Nel momento forse peggiore della loro storia, le Ferrovie dello Stato annunciano che il bilancio del 2019 ha toccato nuovi record di risultati, i migliori in 115 anni. Sembra una beffa. Numeri tutti in brillante crescita, con ricavi a 12,4 miliardi di euro (più 3%), un ebitda di 2,6 miliardi (più 5,4) e un utile netto di 584 milioni. Se e quanto di questi profitti venga destinato all'azionista unico Mef, sarà lo stesso ministero a deciderlo prima dell'assemblea. Due le spinte contrapposte: da un lato il principio di prudenza che indurrebbe a tesaurizzare capitale in considerazione dei tempi, dall'altro il bisogno famelico di risorse per uno Stato dai conti pubblici sempre più in difficoltà complice la crisi indotta dal coronavirus.
Lo scorso anno le Fs si sono distinte come il primo gruppo industriale nazionale per investimenti realizzati in Italia: 8,1 miliardi, più 8,4%. Un altro dato è importante: dei 12,4 miliardi di fatturato, 10,2 sono stati distribuiti a personale e fornitori, dando una grossa spinta all'economia; il gruppo contribuisce in modo diretto, indiretto e indotto alla crescita del Paese con 1,4 punti percentuali di Pil. I mezzi propri sono cresciuti dello 0,6% a 42,3 miliardi, la posizione finanziaria netta è in aumento a 7,7 miliardi, i dipendenti sono passati da 82.944 a 83.764.
Fin qui i bagliori del recente passato. La realtà di oggi è ben diversa, ma le parole dell'ad Gianfranco Battisti vogliono essere rassicuranti: «Il gruppo è già pronto a ripartire con un piano straordinario di accelerazione degli investimenti in infrastrutture ferroviarie e stradali (Fs holding possiede anche Anas, ndr) per oltre 20 miliardi di euro entro il 2020».
Battisti è consapevole che per la ripresa del dopovirus sarà importantissimo spingere il volano keynesiano delle opere pubbliche. E spiega: per la fase post pandemica si stanno preparando «strategie che si adatteranno al mondo inevitabilmente cambiato e le modalità di viaggiare saranno molto diverse da quelle di oggi».
In questo momento il gruppo Fs sta svolgendo un'attività ridotta, concordata con il ministero dei Trasporti e tesa a non far mancare il servizio ritenuto essenziale per il Paese.
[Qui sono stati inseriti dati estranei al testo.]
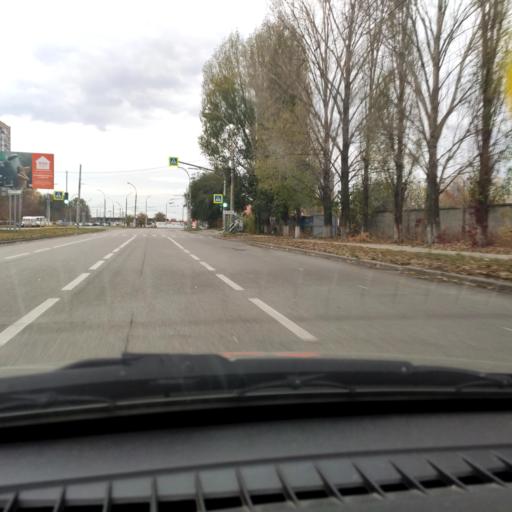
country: RU
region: Samara
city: Tol'yatti
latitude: 53.5122
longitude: 49.2569
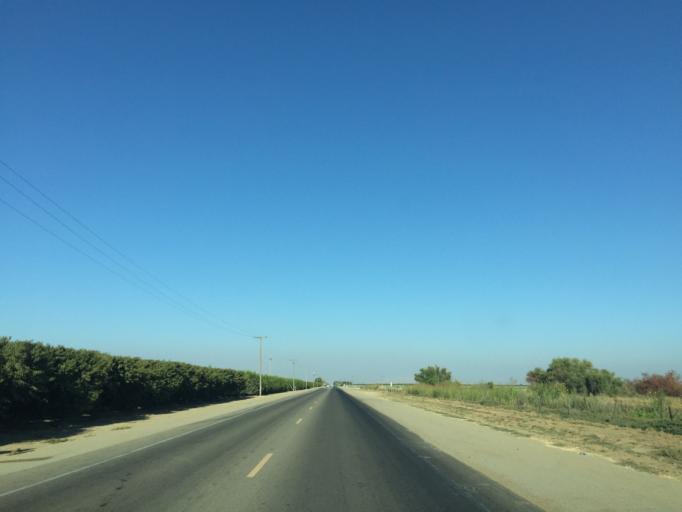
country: US
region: California
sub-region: Tulare County
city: London
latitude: 36.4884
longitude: -119.4478
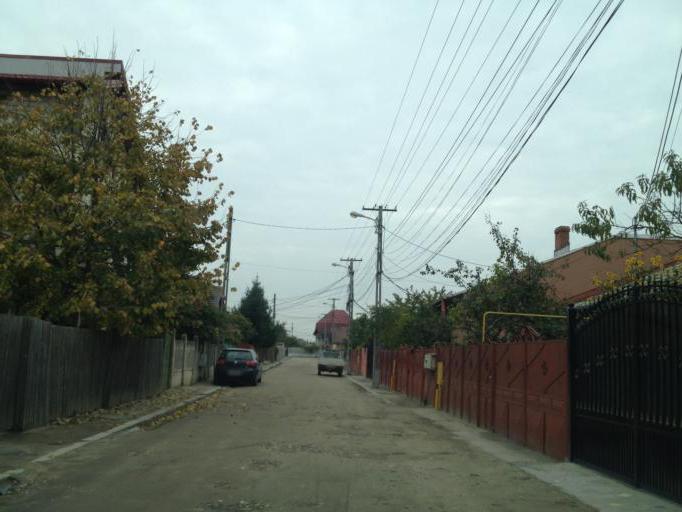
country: RO
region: Dolj
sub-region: Municipiul Craiova
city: Popoveni
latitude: 44.2931
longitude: 23.8048
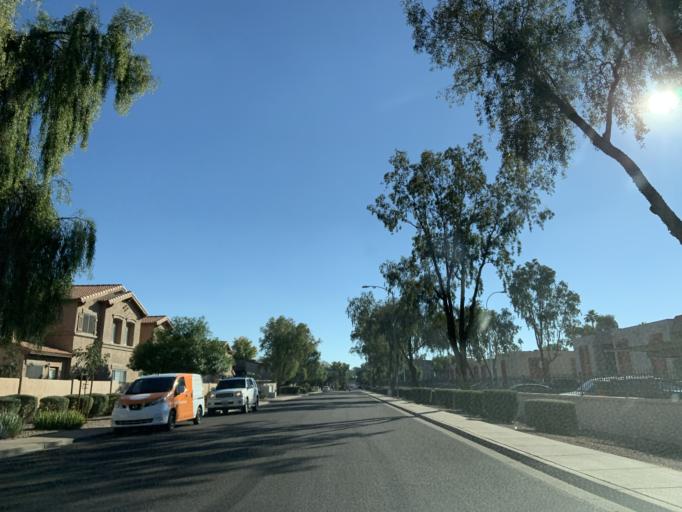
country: US
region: Arizona
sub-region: Maricopa County
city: Tempe
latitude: 33.4001
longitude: -111.8698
Ogni giorno stanno circolando circa 1.
750 treni sugli oltre 7mila a regime, e cioè il 25% del traffico regionale, otto frecce e sei Intercity: niente di più. In periodo normale i treni regionali Fs sono 6.500 (esclusa Trenord), le Frecce 300, 120 gli Intercity. Consolazione: tengono le merci (meno 25%), cresce del 10% il trasporto di beni commestibili.